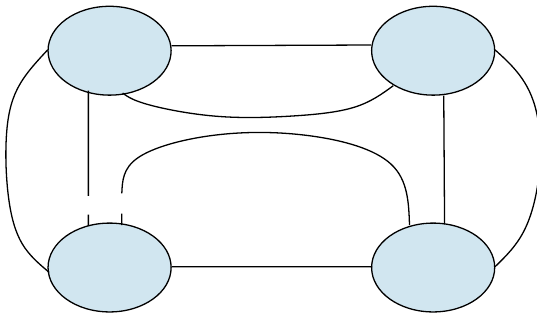
evaluated at the identity. Each oval @U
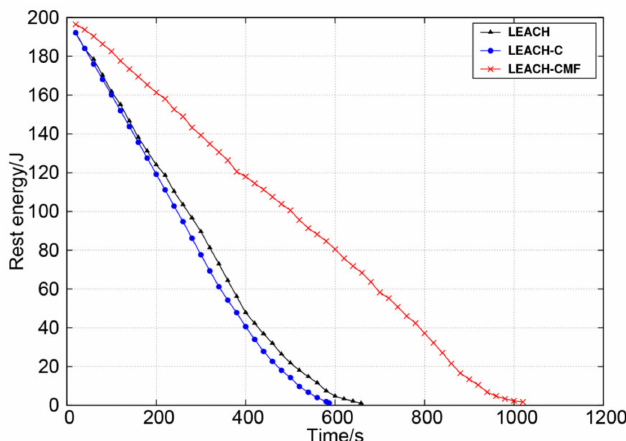
Figure 10. Change of total residual energy over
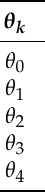
Table 7. The values of θ k from MCS by gradient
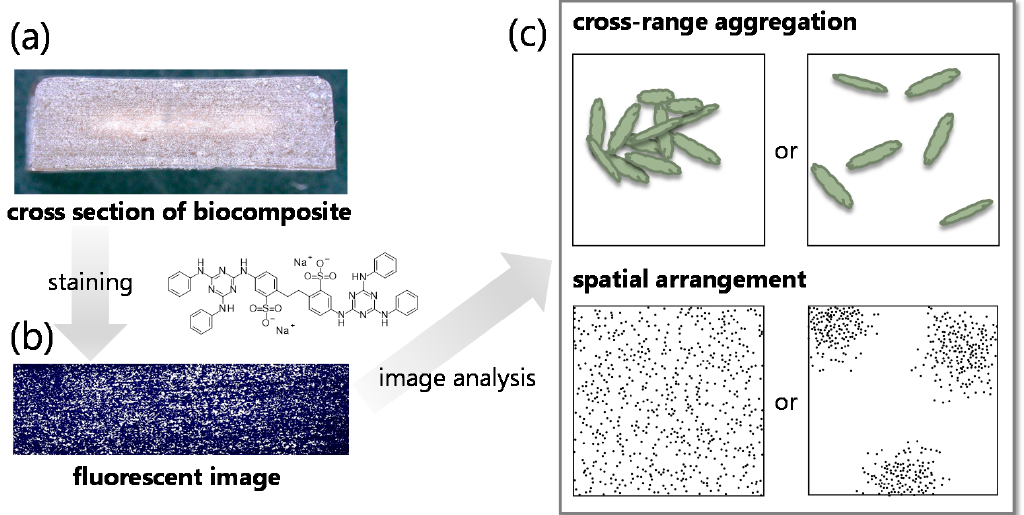
Figure 13. Concept of image analysis by fluorescence staining of a cross section of an injection molding test piece of MCC/MAPP/PP: ( a ) digital camera image, ( b ) fluorescence microscope image (binarized) obtained by staining with CW, and ( c ) viewpoints of filler dispersibility evaluation. Reprinted with some modifications from Ref. [42]. Copyright Elsevier Ltd. (2020).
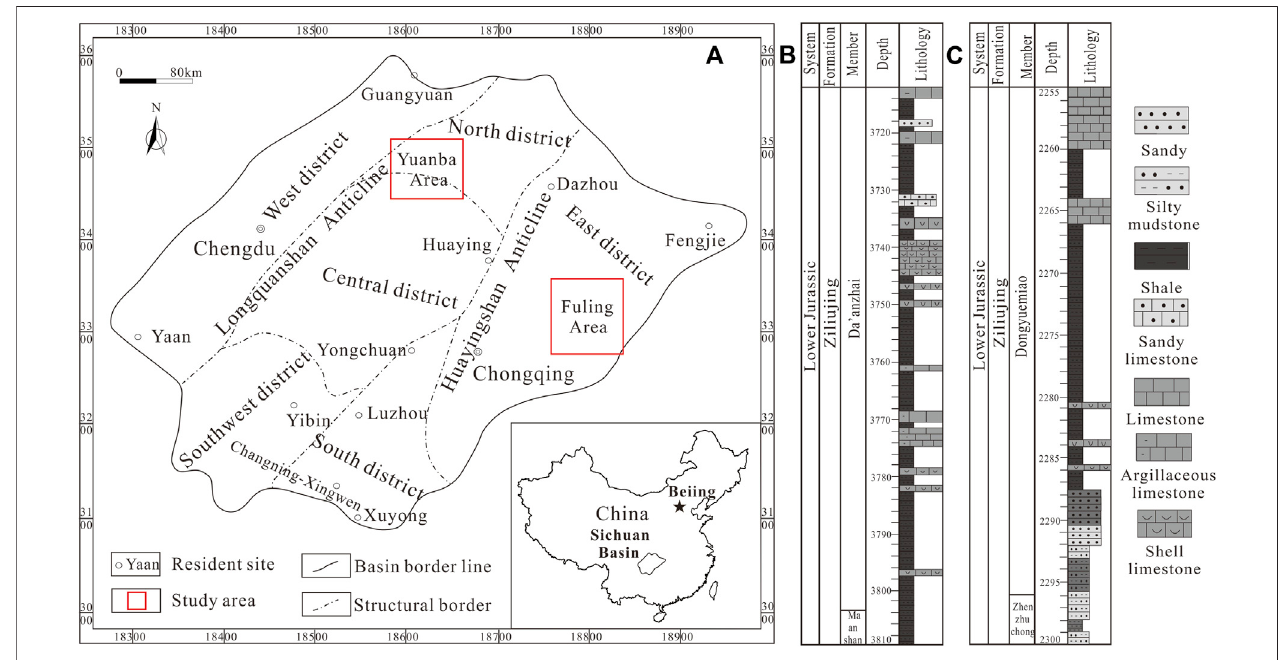
FIGURE 1 | Geological background (A) and stratigraphic sequence column map (B,C)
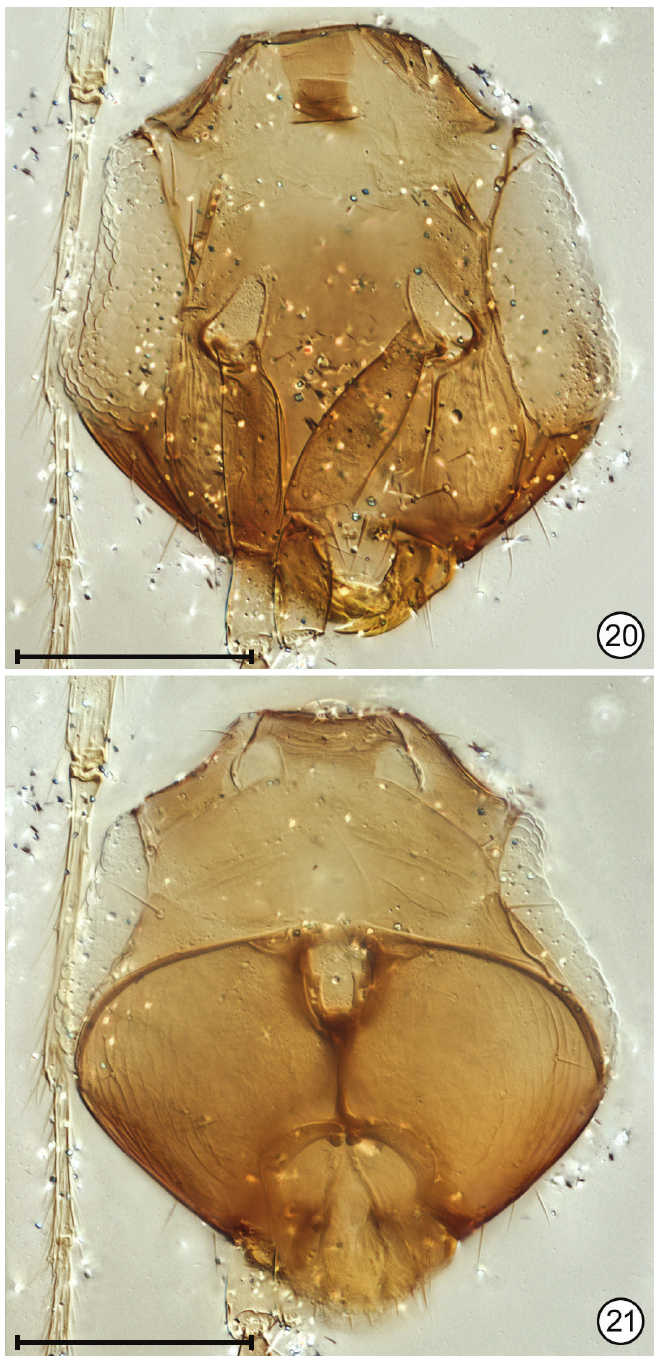
Figures 20, 21. Paranaphoidea africana holotype 20 head, anterior 21 head, posterior as seen through head. Scale bars: 100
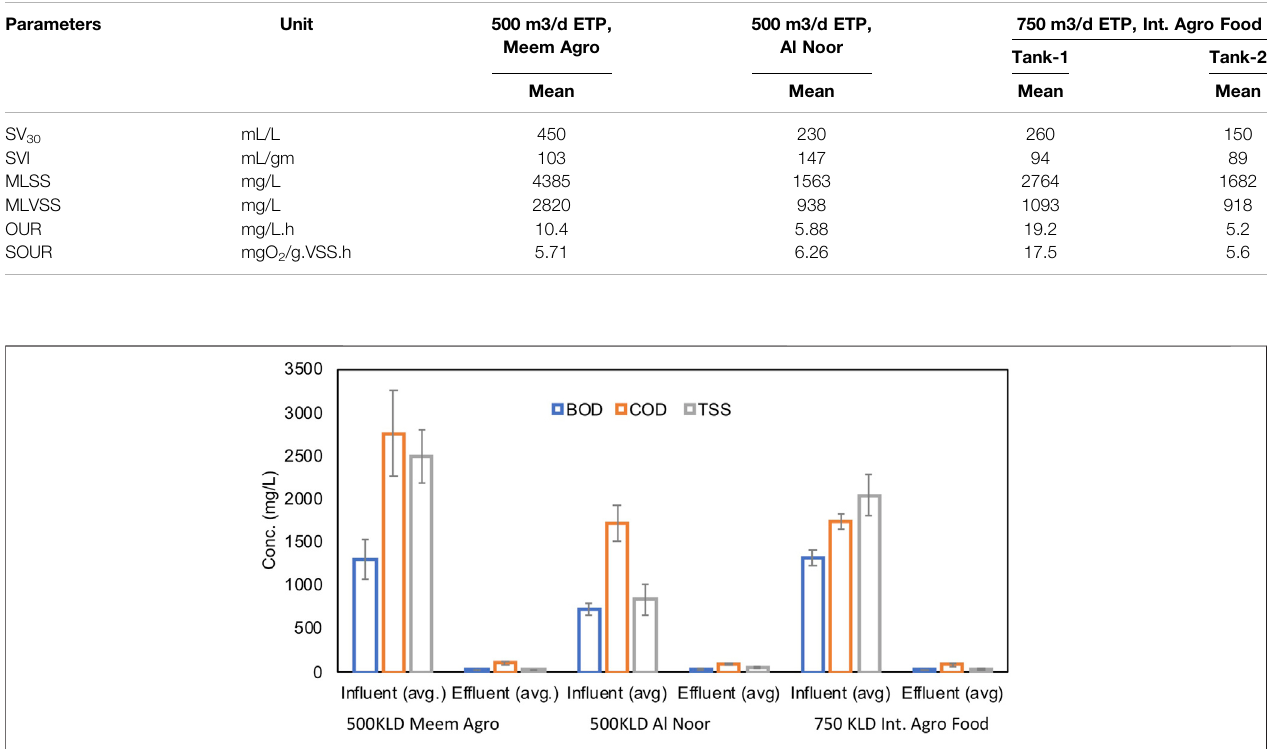
FIGURE 5 | Organic and suspended solids removal in terms of COD, BOD, and TSS in the ETPs at Meem Agro, Al Noor and IAF Pvt., Ltd.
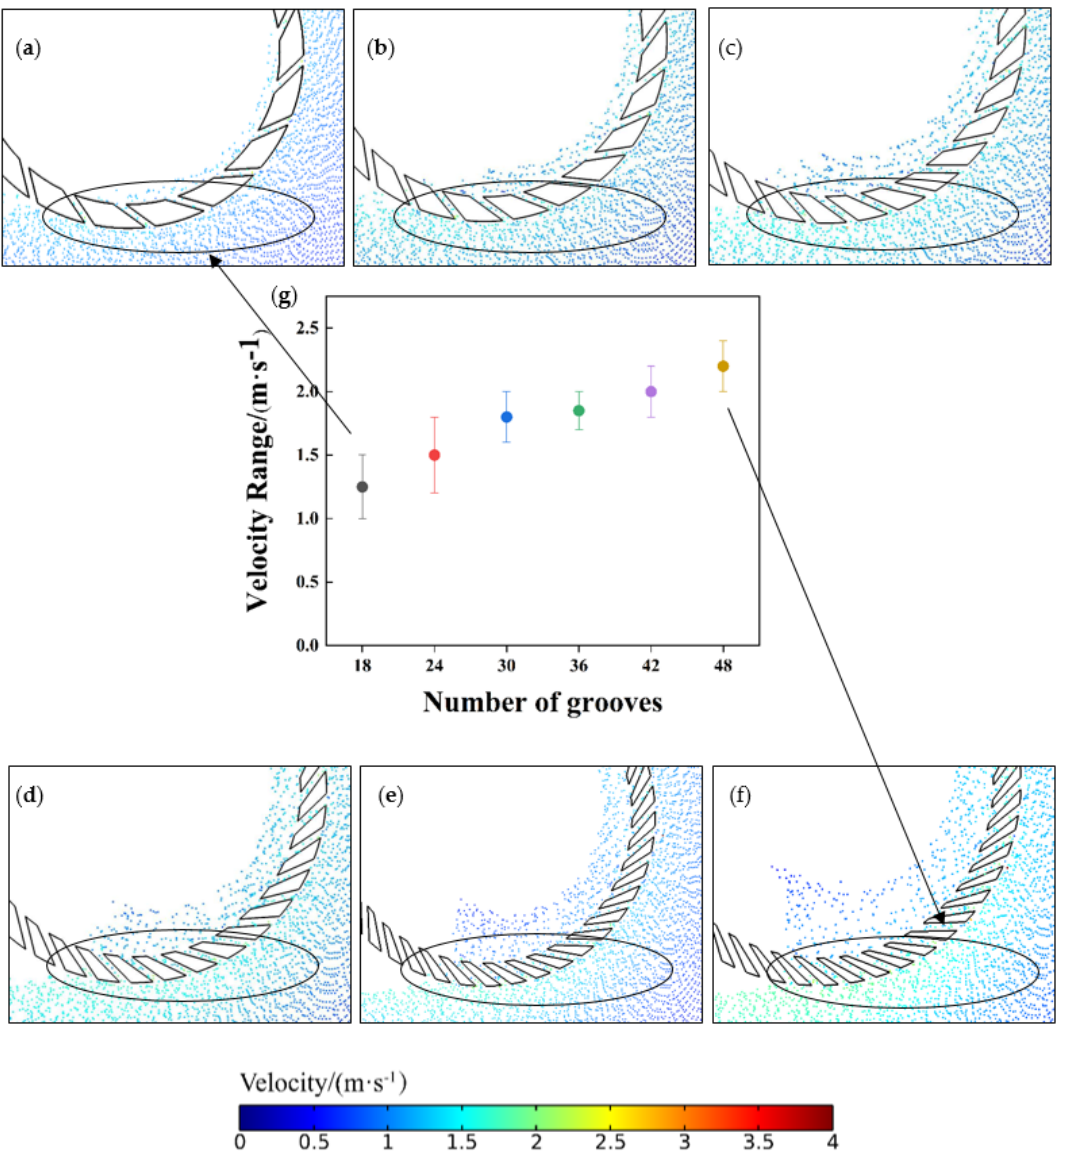
Figure 12. Nephogram of the abrasive speed gradient at the entrance of the ring was maintained with different numbers of grooves: ( a ) 18, ( b ) 24, ( c ) 30, ( d ) 36, ( e ) 42, ( f ) 48. Range of abrasive velocities at the position of the retaining ring abrasive entrance with different groove numbers: ( g ) Range of abrasive velocities at the position of the retaining ring particle entrance with different groove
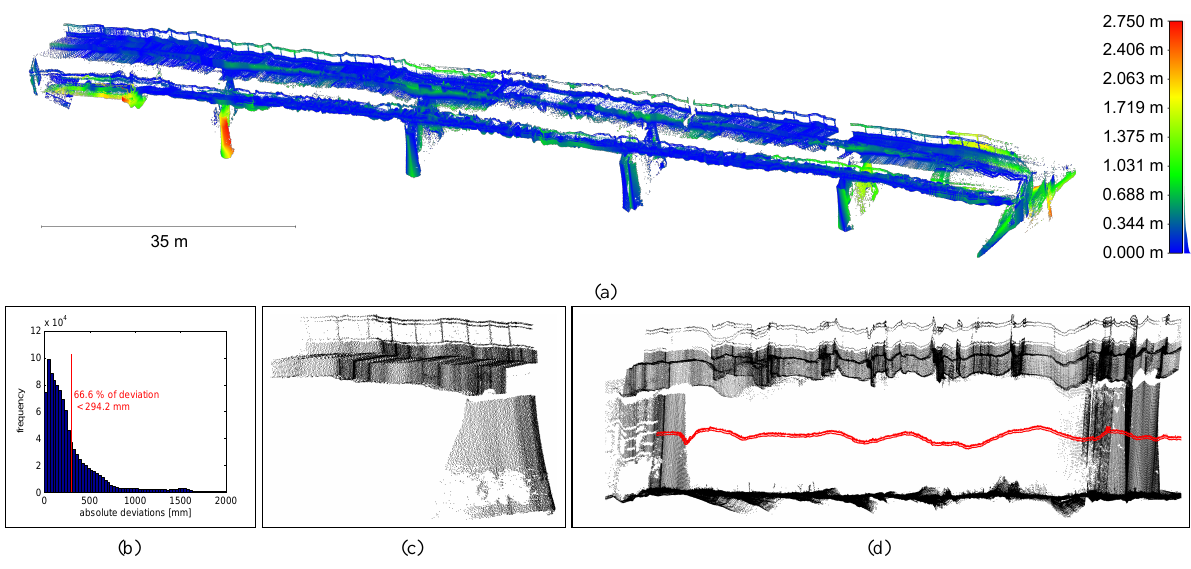
Figure 6: (a) Color-coded absolute distances between LSRF and TLS point clouds obtained by CloudCompare. (b) Histogram of absolute distances. (c) Good represented part of the bridge by LSRF points. (d) Bad represented part of the bridge by LSRF points caused by inaccurate IMU angles in lateral direction. Red points are the flight path of the UAV.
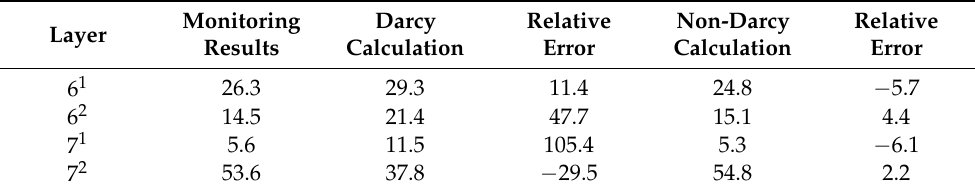
Table 2. Comparison of relative water absorption in Well Y4-6-15 (July 2009).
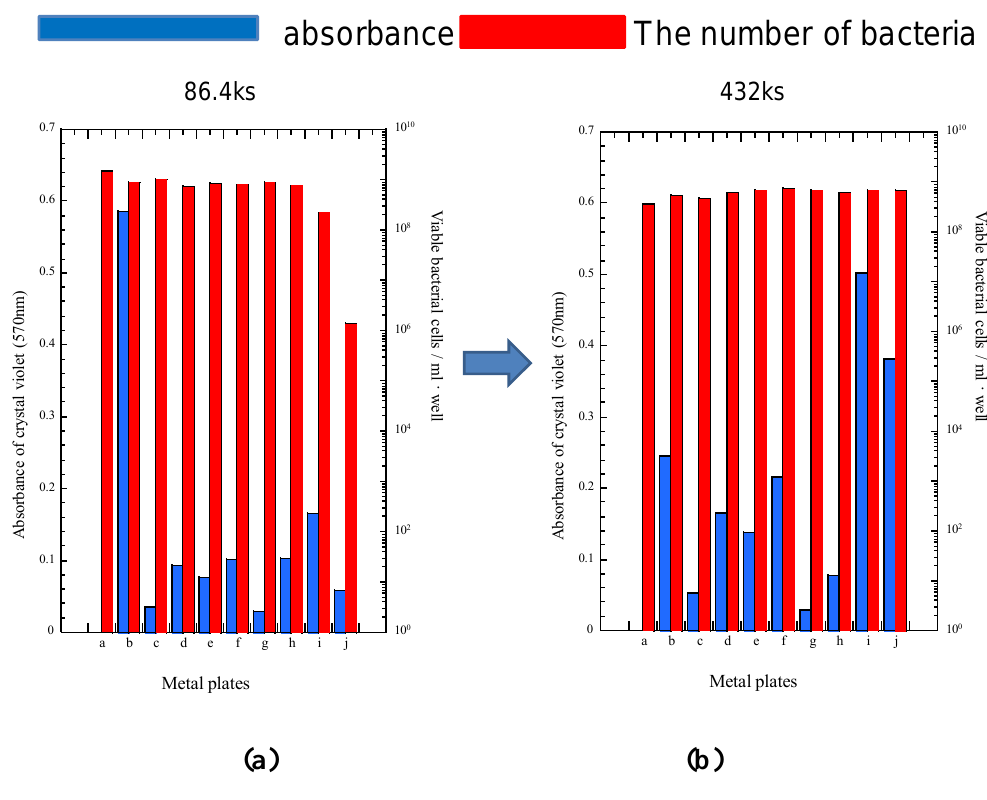
Figure 5. Biofilm formation of Pseudomonas aeruginosa on surface of various specimens. (a) immersion time: 24 hours; (b) immersion time: 120 hours. The number of bacteriaabsorbance 86.4ks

——————————

> Required action: Reproduce exactly the lines above that run from the one with "Figure 10. Change" to the one with "FIGURE 1 | Geological", both included, leaving pictures out.

> Response to this task:
Figure 10. Change of total residual energy over
Table 7. The values of θ k from MCS by gradient
Figure 13. Concept of image analysis by fluorescence staining of a cross section of an injection molding test piece of MCC/MAPP/PP: ( a ) digital camera image, ( b ) fluorescence microscope image (binarized) obtained by staining with CW, and ( c ) viewpoints of filler dispersibility evaluation. Reprinted with some modifications from Ref. [42]. Copyright Elsevier Ltd. (2020).
FIGURE 1 | Geological background (A) and stratigraphic sequence column map (B,C)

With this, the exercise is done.